Sharing databases, isolating data schemas Share the database and isolate the data schema between the two.
Sharing databases, sharing data schemas Shared databases, shared data schemas with the lowest isolation level, minimum security, and data backup and recovery difficulties when the cost is minimal.
How to achieve the data segmentation. Implements a variety of tools, I sum up three points,
The first is not using any tool, we manually to the client data segmentation operation, this is undoubtedly in the repetition of the wheel, and performance, stability is not guaranteed, and higher costs.
The second is the use of client components, since the mention is repeated to build the wheel, then there must be a corresponding component to deal with these things, through the components to deal with, can reduce costs, improve stability and security. The more representative open source component is the sharding-jdbc of Dangdang, the document is very detailed.
The third is through the database middleware to achieve, this way is the simplest and the best scalability. There are a number of mainstream database middleware, including the representative of Ali's amoeba, Qihoo 360 atlas, and open source organizations to provide mycat and so on. Each has its own advantages.
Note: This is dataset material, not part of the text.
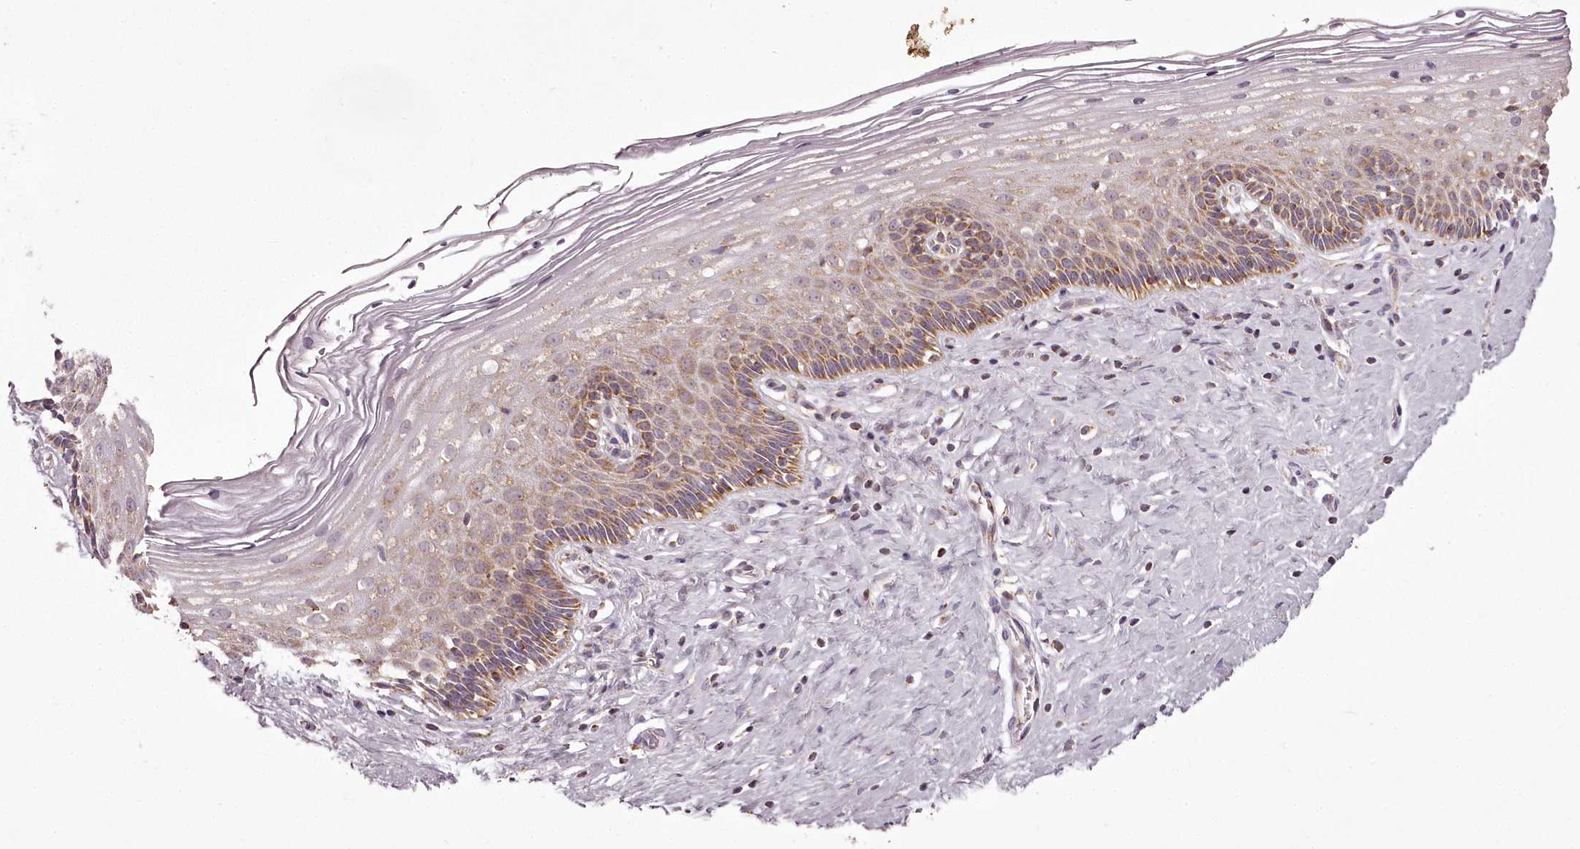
{"staining": {"intensity": "moderate", "quantity": ">75%", "location": "cytoplasmic/membranous"}, "tissue": "cervix", "cell_type": "Glandular cells", "image_type": "normal", "snomed": [{"axis": "morphology", "description": "Normal tissue, NOS"}, {"axis": "topography", "description": "Cervix"}], "caption": "Brown immunohistochemical staining in normal human cervix displays moderate cytoplasmic/membranous expression in about >75% of glandular cells.", "gene": "CHCHD2", "patient": {"sex": "female", "age": 33}}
The content source of this page is from Internet, which doesn't represent Alibaba Cloud's opinion;
products and services mentioned on that page don't have any relationship with Alibaba Cloud. If the
content of the page makes you feel confusing, please write us an email, we will handle the problem
within 5 days after receiving your email.
If you find any instances of plagiarism from the community, please send an email to:
info-contact@alibabacloud.com
and provide relevant evidence. A staff member will contact you within 5 working days.